Le président ukrainien s'est adressé dimanche au Parlement israélien, la Knesset. Volodymyr Zelensky a estimé en suivant que Jérusalem serait "le bon endroit pour trouver la paix" en évoquant les négociations avec la Russie qu'il appelle de ses vœux. Ce lundi, l'éditorialiste Vincent Hervouët revient sur cette intervention devant l'Assemblée parlementaire israélienne et dresse un parallèle entre Vladimir Poutine et Bachar al-Assad.
Le président ukrainien dimanche devant la Knesset
Nul n’est prophète en son pays. Volodymyr Zélensky a été applaudi debout par des députés britanniques, américains, européens, allemands mais il a suscité plus de réserves dimanche à Tel Aviv. Le seul président juif au monde, en dehors de celui d’Israël, est ovationné partout comme un héros mais il échoue à convaincre la Knesset de lui livrer des armes ou d’appliquer des sanctions contre la Russie.
C’est que les dirigeants israéliens avancent sur des œufs : 20% des électeurs sont d’origine russe. Il reste une forte communauté juive en Ukraine. Le conflit ne laisse donc personne indifférent. Mais ce qui importe vraiment, c’est l’autre guerre. La guerre de 40 ans, obscure, permanente, vitale : la guerre avec l’Iran.
Et dans cette partie-là, il faut ménager la Russie
Avant d’aller bombarder les milices pro-iraniennes en Syrie, Israël prévient Moscou qui regarde ailleurs et n’active pas ses missiles sol-air. Et Moscou peut bloquer la normalisation avec l’Iran que souhaite Joe Biden. Il est prêt à remettre sur les rails l’accord sur le nucléaire iranien. Pour Israël, c’est un marché de dupes. Il faut l’empêcher.
Le Premier ministre Naftali Bennett en a parlé à Vladimir Poutine qu’il est allé voir au Kremlin. Officiellement, il s'agissait de tenter une médiation dans le conflit ukrainien. Elle n’a rien donné, on n’en parle plus. En revanche, Moscou exige désormais des garanties avant de cosigner l’accord sur le nucléaire iranien. Naftali Bennett n’a pas sacrifié son shabbat en vain.

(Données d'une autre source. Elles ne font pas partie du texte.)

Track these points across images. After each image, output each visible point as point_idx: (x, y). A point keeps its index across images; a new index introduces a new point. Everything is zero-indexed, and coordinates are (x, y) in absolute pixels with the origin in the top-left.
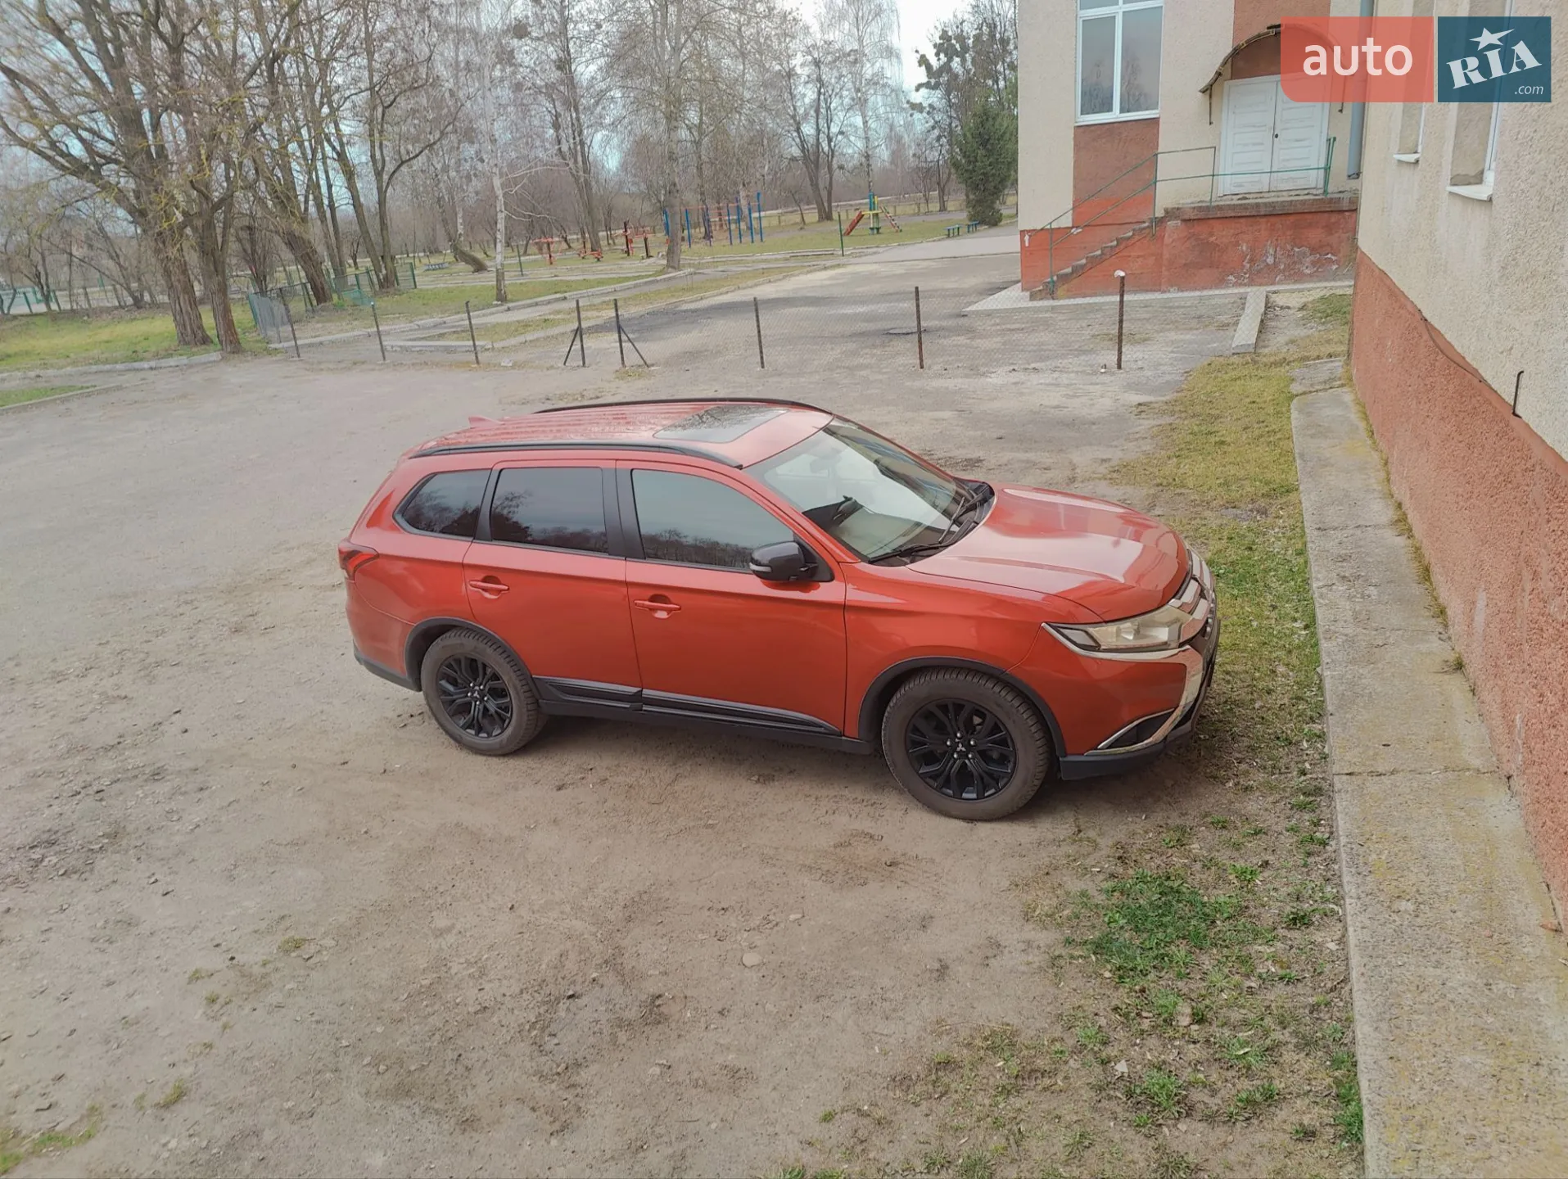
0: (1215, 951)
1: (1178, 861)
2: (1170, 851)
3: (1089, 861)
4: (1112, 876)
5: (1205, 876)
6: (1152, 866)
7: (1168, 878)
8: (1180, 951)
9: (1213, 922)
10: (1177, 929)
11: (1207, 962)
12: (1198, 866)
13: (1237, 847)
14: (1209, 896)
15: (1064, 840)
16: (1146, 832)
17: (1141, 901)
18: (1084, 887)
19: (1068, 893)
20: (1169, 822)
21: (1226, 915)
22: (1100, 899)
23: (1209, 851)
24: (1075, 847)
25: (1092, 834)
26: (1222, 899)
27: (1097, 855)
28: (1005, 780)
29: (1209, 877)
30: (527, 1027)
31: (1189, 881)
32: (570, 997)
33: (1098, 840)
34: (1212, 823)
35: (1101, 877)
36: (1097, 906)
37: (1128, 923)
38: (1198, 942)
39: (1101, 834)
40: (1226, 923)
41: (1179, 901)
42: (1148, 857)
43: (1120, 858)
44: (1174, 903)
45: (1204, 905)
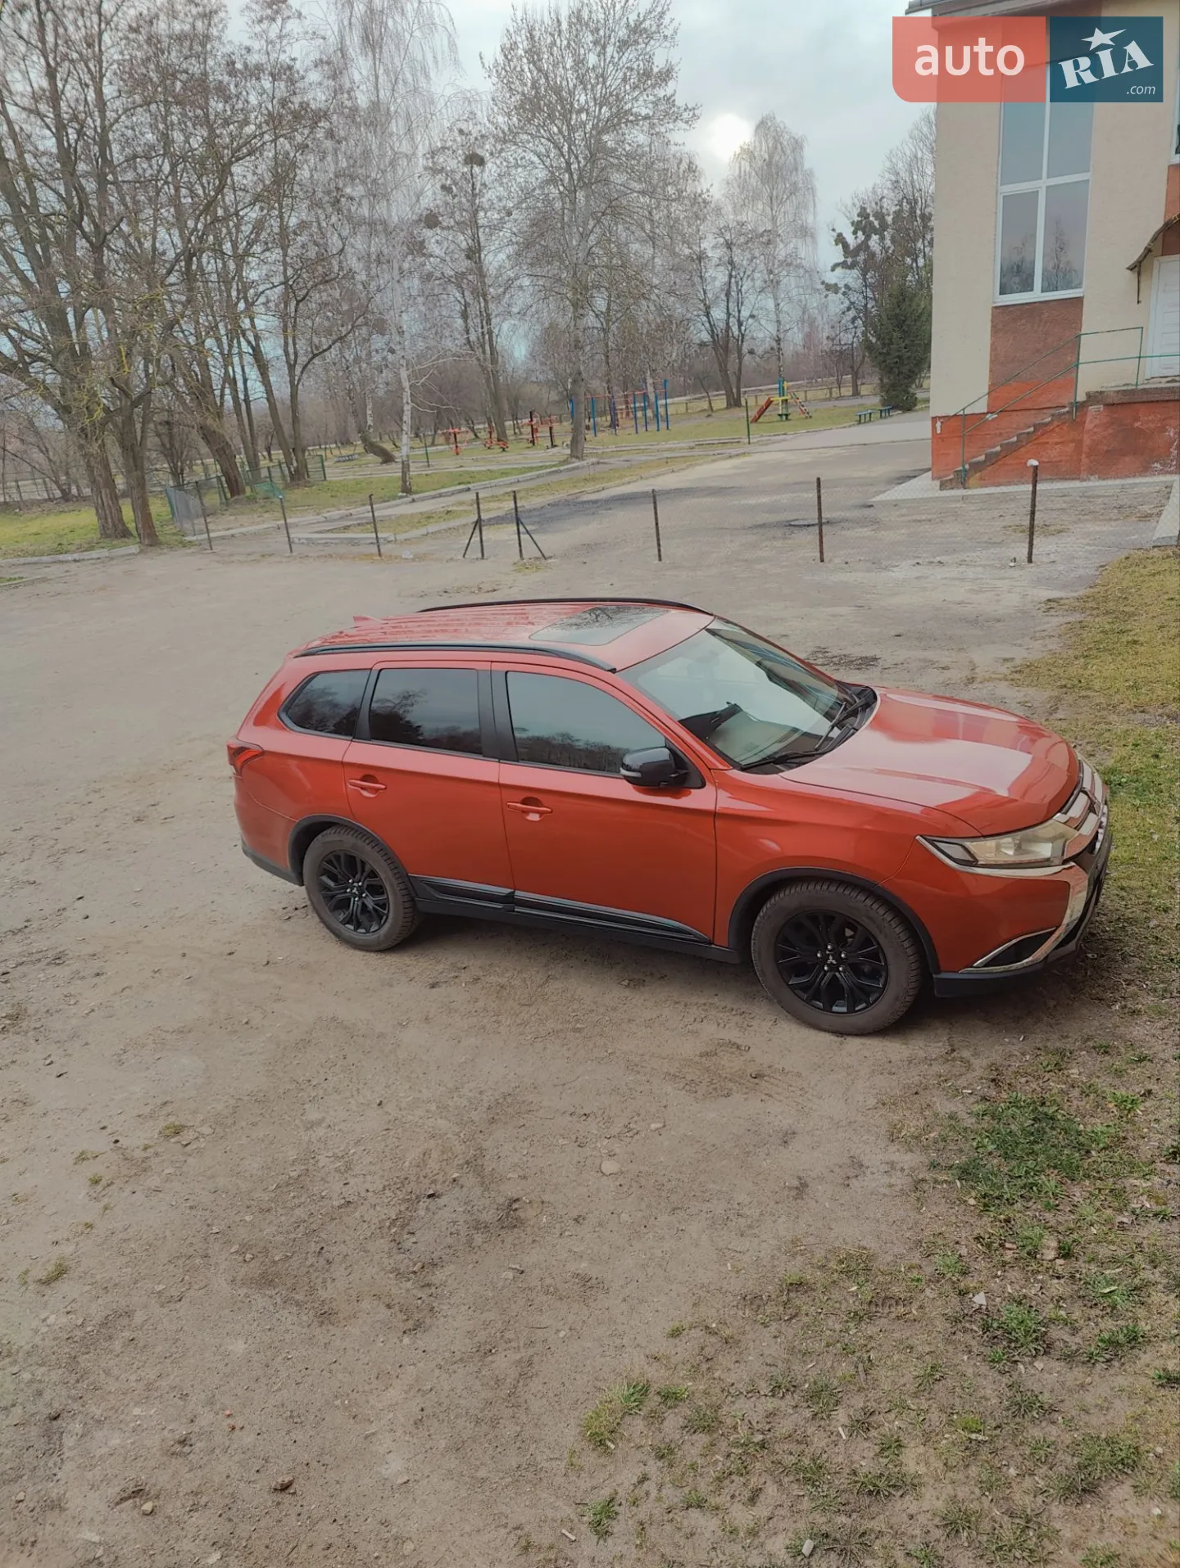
0: (1087, 1182)
1: (1055, 1086)
2: (1047, 1076)
3: (962, 1082)
4: (984, 1099)
5: (1083, 1103)
6: (1026, 1090)
7: (1043, 1104)
8: (1050, 1180)
9: (1088, 1152)
10: (1049, 1158)
11: (1078, 1194)
12: (1076, 1092)
13: (1119, 1073)
14: (1085, 1125)
15: (935, 1059)
16: (1023, 1054)
17: (1013, 1127)
18: (954, 1109)
19: (936, 1115)
20: (1049, 1044)
21: (1101, 1145)
22: (969, 1122)
23: (1089, 1077)
24: (947, 1066)
25: (966, 1054)
26: (1099, 1128)
27: (970, 1076)
28: (876, 995)
29: (1086, 1104)
30: (388, 1224)
31: (1065, 1107)
32: (430, 1196)
33: (972, 1060)
34: (1094, 1048)
35: (972, 1099)
36: (966, 1129)
37: (997, 1148)
38: (1071, 1173)
39: (976, 1054)
40: (1102, 1154)
41: (1053, 1128)
42: (1023, 1080)
43: (993, 1080)
44: (1047, 1130)
45: (1079, 1133)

La morale de ces chassés-croisés, c’est que les Etats n’ont pas d’amis, même quand ils sont des nôtres, qu’ils portent un t-shirt kaki et plaident avec l’éloquence d’un héros, les Etats ont des intérêts. Leur morale, c’est de les défendre et pour cela, ils sont prêts à s’allier avec le Diable.
Les Emirats arabes unis ont accueilli ce week-end Bachar al-Assad
Lui, c’était le diable de la dernière décennie. Depuis dix ans, il est sorti de son enfer pour aller à Moscou et à Téhéran, ses deux alliés. Le voyage à Abou Dhabi était le premier dans le monde arabe depuis 2011… Autant dire qu’il a savouré le tapis rouge que lui ont déroulé le prince MBZ d’Abou Dhabi et le prince MBR de Dubaï. Il a dû apprécier leurs arabesques sucrées qui vantaient les relations fraternelles et la Syrie, pilier de la sécurité arabe… Quand ils disent la sécurité arabe, il faut entendre : "Écraser les Frères musulmans".
Ils n’ont pas dit un mot des centaines de milliers de morts en Syrie, des millions de réfugiés, des crimes de guerre. Tout est oublié, embrassons-nous folleville ! Vladimir Poutine que l’Occident considère comme un criminel de guerre doit apprécier cette réhabilitation de Bachar al-Assad. Il voit que le plus dur sera de durer. Avec le temps, l’amnésie vaut amnistie.
Les Emirats Arabes unis sont pourtant l’allié de la France…
La France a fourni le Louvre et la Sorbonne, installé une base militaire face à l’Iran, vendu des avions de chasse, des blindés, des canons et aussi le tramway, le métro, les Airbus, on compte 600 filiales d'entreprises françaises. On leur a tout refilé et même une place dans la Francophonie. Les Emirats, c’est notre meilleur client au Moyen-Orient. Cela ne veut pas dire que nous soyons leur principal allié.
Depuis des années, ils mènent une sale guerre au Yémen et nous détournons pudiquement les yeux. Autrement dit, nos ennemis ne sont pas ceux de nos amis. Leurs amis ne sont pas les nôtres. Et l’horreur que suscitent les crimes de guerre reste très relative.